China blocks Meta’s acquisition of AI startup Manus

China has blocked Meta‘s acquisition of Manus, with Beijing’s foreign investment regulator issuing a statement on Monday ordering both parties to withdraw the transaction.

The regulator said it “made a decision to prohibit foreign investment in the Manus project in accordance with laws and regulations, and has required the parties involved to withdraw the acquisition transaction.” The regulator gave no further explanation.

What Manus is and why Meta wanted it

Manus launched in March 2025, pitching itself as a “general agent” AI system. Rather than answering questions or generating text, it operated through a hosted Ubuntu desktop environment and carried out tasks autonomously on users’ behalf. That approach set it apart from most AI products at the time, and the startup attracted considerable attention in AI circles soon after its debut.

Meta moved to acquire the company in December 2025. The deal fit the company’s stated direction: Mark Zuckerberg has described his goal as delivering a “personal superintelligence” that handles daily tasks for users, and Manus’s agentic design aligned with that ambition directly.

How China blocked the Meta Manus acquisition

Manus created a more complicated situation when it relocated its headquarters to Singapore. The company intended to reduce its exposure to Chinese regulatory oversight and gain broader access to foreign capital. China’s foreign investment review body took a different view of the relocation.

An investigation into the deal opened in January 2026. It concluded on Monday with a formal order to unwind the transaction.

Both China and the United States treat domestically developed AI as a strategic asset and restrict foreign ownership of companies they consider significant. Foreign investment reviews that block acquisitions are standard practice across industries globally, from semiconductors to energy. China’s decision follows that approach. The ruling also carries a pointed message: Beijing will not allow Chinese AI firms to become subsidiaries of Western tech companies. Startups that shift domicile to sidestep regulatory attention should not expect the move to protect them.
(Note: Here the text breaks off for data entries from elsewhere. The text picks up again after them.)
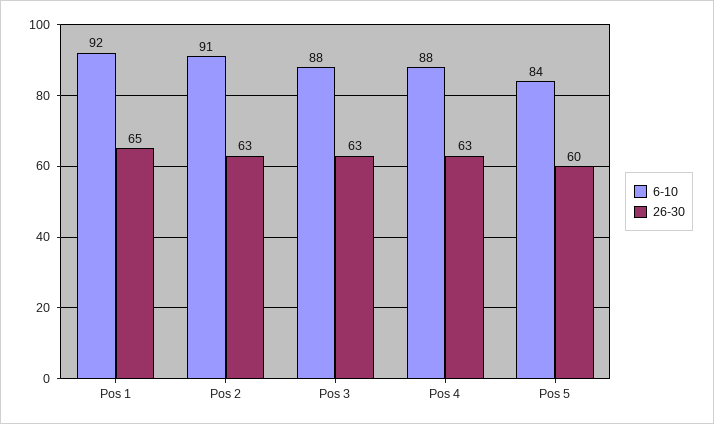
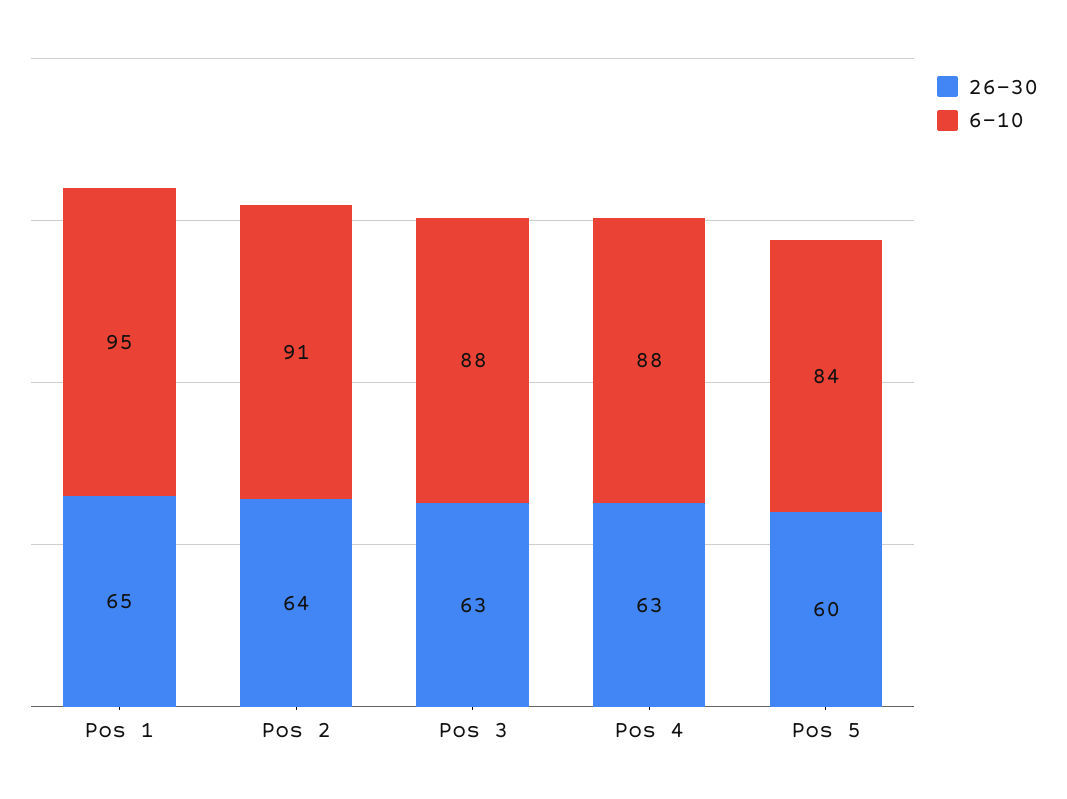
  {
    "6-10": {
-     "Pos 1": 92,
+     "Pos 1": 95,
      "Pos 2": 91,
      "Pos 3": 88,
      "Pos 4": 88,
      "Pos 5": 84
    },
    "26-30": {
      "Pos 1": 65,
-     "Pos 2": 63,
+     "Pos 2": 64,
      "Pos 3": 63,
      "Pos 4": 63,
      "Pos 5": 60
    }
  }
What the ruling means for Meta

The practical consequences are less clear-cut than the decision suggests. Major acquisitions involve extensive technical due diligence before close, and Meta’s team may already hold substantial knowledge of Manus’s architecture and approach, even without formal ownership of its codebase or staff. That knowledge does not disappear because a regulator blocked the transfer of assets.
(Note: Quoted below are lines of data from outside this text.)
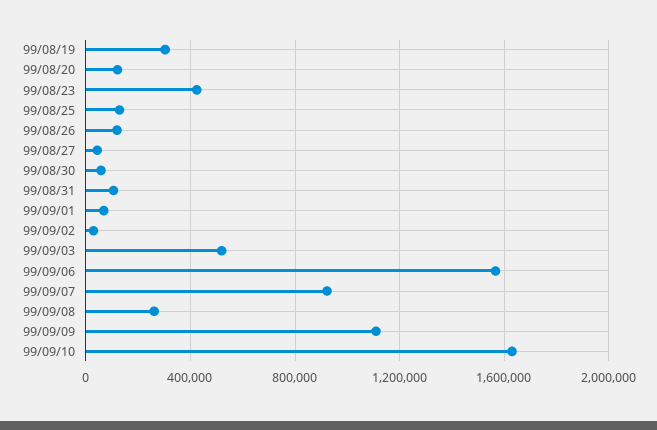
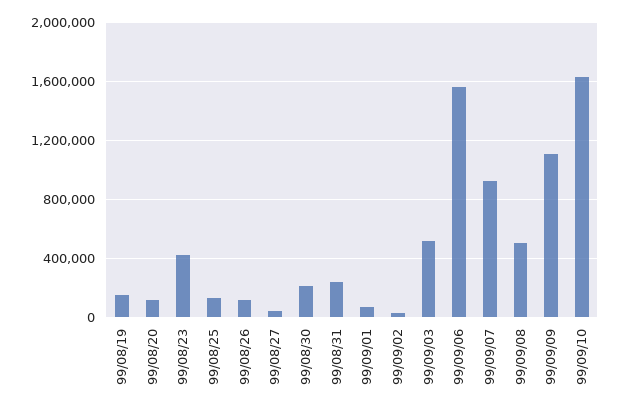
  {
-   "99/08/19": 300000,
+   "99/08/19": 150000,
    "99/08/20": 100000,
    "99/08/23": 400000,
    "99/08/25": 150000,
    "99/08/26": 100000,
    "99/08/27": 50000,
-   "99/08/30": 50000,
+   "99/08/30": 200000,
-   "99/08/31": 100000,
+   "99/08/31": 250000,
    "99/09/01": 50000,
    "99/09/02": 50000,
    "99/09/03": 500000,
    "99/09/06": 1550000,
    "99/09/07": 900000,
-   "99/09/08": 250000,
+   "99/09/08": 500000,
    "99/09/09": 1100000,
    "99/09/10": 1650000
  }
Meta has credited AI with improving its advertising targeting and says the technology makes its products more engaging. The company also releases its Llama models as open weights and maintains a substantial AI research operation. Still, it has yet to ship a consumer-facing AI product that drew broad acclaim, and Zuckerberg’s personal superintelligence goal remains a considerable distance from realization.

With the Meta Manus acquisition blocked, Meta loses one concrete path toward agentic AI capability. The company has not announced whether it will pursue alternative acquisitions or build that capability internally.